In doing so this leaves the producer with the capacity to offer some limited, or even large backhaul capacity, to other livestock growers in adjacent farming areas.

The producer can effectively dump capacity onto the market and undercut contract carriers as well as owner driver operators.

However, it is the customer who wins handsomely in this arrangement. It is called market efficiency.

More than 20 years ago, the first salvos in the ‘operator licensing’ proposals came from vested livestock carrier interests whose rates were being undercut by the occasional livestock farmer doing backhauls.

Potentially, full-blown operator licensing would exclude ancillary operators offering such backhaul efficiencies and deprive customers access to lower rates.

Operator licensing, although often proposed as a safety initiative, could also be interpreted as the ‘for hire’ sector trying to exclude ancillary operator competition from their patch.” 

Case three – When your backhaul leg becomes a premium priced leg

“Recently I discovered a small road transport operator that was undertaking agricultural export contracts to Perth.

Unlike most operators, he was able to secure major premium agricultural commodity backhauls to regional Queensland, New South Wales and South Australia.

The commodity was a newly imported product into Australia and his being aware of the emergence of this new product, whilst having the appropriate backhaul capacity, won him this contract.

You can be lucky sometimes.
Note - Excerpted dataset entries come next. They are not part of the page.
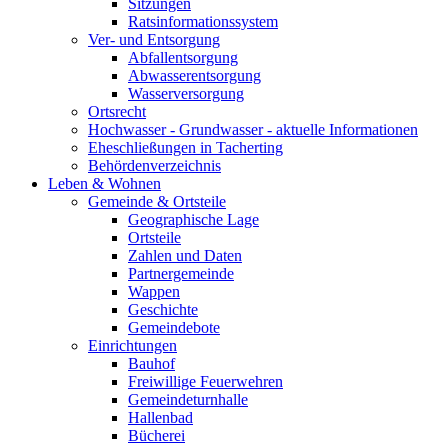
Sitzungen
Ratsinformationssystem
Ver- und Entsorgung
Abfallentsorgung
Abwasserentsorgung
Wasserversorgung
Ortsrecht
Hochwasser - Grundwasser - aktuelle Informationen
Eheschließungen in Tacherting
Behördenverzeichnis
Leben & Wohnen
Gemeinde & Ortsteile
Geographische Lage
Ortsteile
Zahlen und Daten
Partnergemeinde
Wappen
Geschichte
Gemeindebote
Einrichtungen
Bauhof
Freiwillige Feuerwehren
Gemeindeturnhalle
Hallenbad
Bücherei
All backhauls need not be at give-away prices, although some are.

A fixed backhaul rate could have cost this operator dearly.”

Hassall recalls what happened when the international aviation tried to fix cargo rates in the 1980s and whether such a system could have worked for the Australian road transport sector.

Within weeks of the International Air Transport Association (IATA) setting mandatory fixed cargo rates for its members, the large customers began demanding rebates from air carriers for paying the ‘full-card’ rates, he says.

Adding, “the bigger the freight forwarder, the bigger the demanded rebate.

“This situation lasted for several years and showed how a fixed-rate regime was nonsense.”

While he concedes that the situation in the Australian road transport industry was not exactly the same “but it certainly would not have been unforeseen that a large customer, paying a fixed owner driver trucking rate, would not have asked for an equivalent to a rebate from the operator for volumes carried.

“In Australia, this happens via a different method, it is called volume discounts and is part of the fabric of road haulage contracts.”

He suggests a volume discount scheme can be a better solution compared to a rebate system.

“Sending 16 pallets a day versus 80 pallets a day will get you a healthy per unit discount.

“This process has significant more transparency than a rebate system.”

This is a section of the second instalment of a two-part article where Hassell examines the arguments around the ‘safe rates’ RSRO.